Pivots are the ends of the axles (called "arbors" in the clock world) that spin in small holes drilled in the clock plates as the clock runs. These, along with the holes themselves, can become worn. The pivots must have a mirror-like polished surface in order to minimize friction within the train of gears.
The pivot shown here is one of those textbook examples of extreme wear. My mentor, Bob Frishman of Bell-Time Clocks, explains:
"This usually is a result of folks continuing to oil, and not clean, an old clock. The new oil just frees up the abrasive dirt and let's it keep grinding away the steel."

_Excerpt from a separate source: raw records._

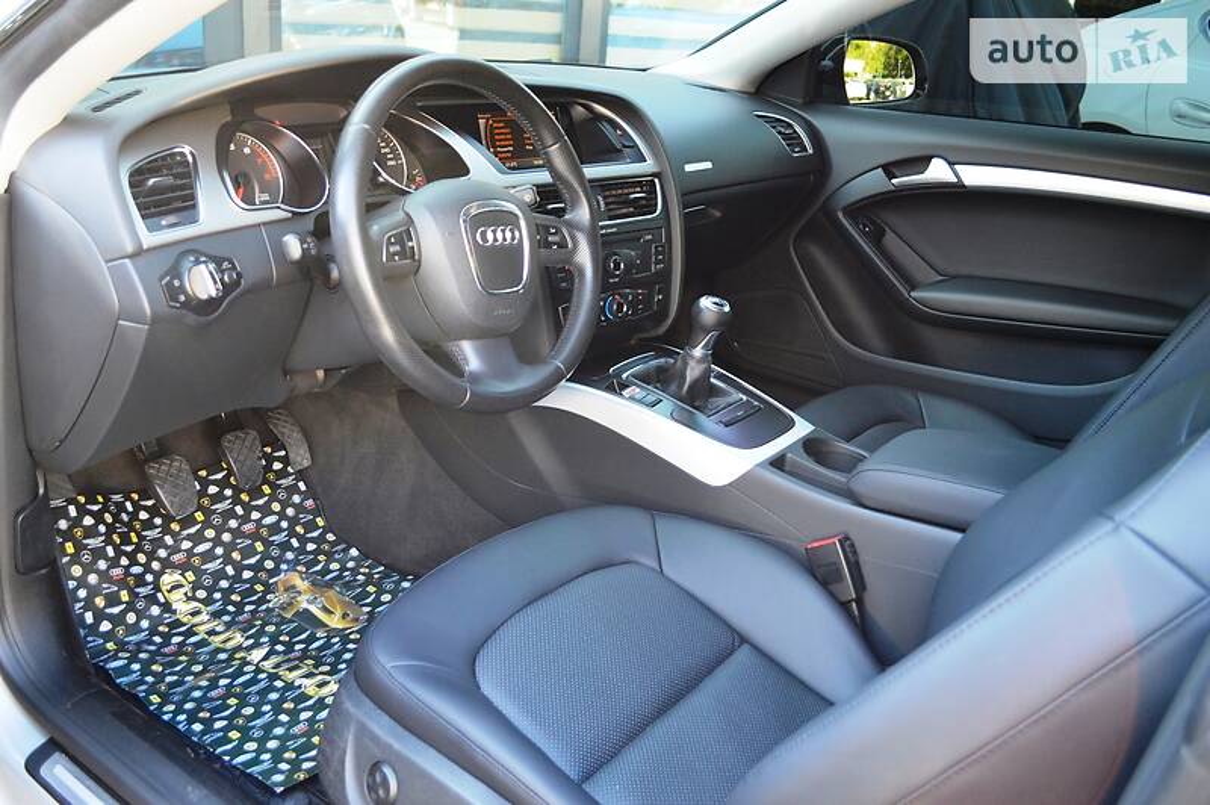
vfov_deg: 43.5
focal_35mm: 30
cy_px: 402
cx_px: 605
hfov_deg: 62.0
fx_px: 1007
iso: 800
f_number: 3.8
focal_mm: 20
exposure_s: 1/60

Indeed, he is right. This particular example had a few other factors which caused this wear, and I hope to post about them soon. For now, let's just say that creative home repairs aren't usually a good idea. Also, please don't add oil to a dirty clock! You will be doing more harm than good.
A slightly worn pivot can be put into the watchmaker's lathe, then filed, stoned, and burnished back to a reflective surface. Not this one. I will have to "repivot" this one. This means I will have to carefully cut the remaining pivot off, then drill a hole into the arbor, and fit a new piece of pivot wire into the end. For more on the process, you can read books such as The Clock Repairer's Handbook by Laurie Penman, Practical Clock Repairing by Donald DeCarle, and Clock Repair Skills by Steven Conover.
The owner of this clock will never hear about all this, but they will be getting their money's worth. Though tricky and time consuming, this is the kind of repair that is covered in the price of the overhaul that I am performing.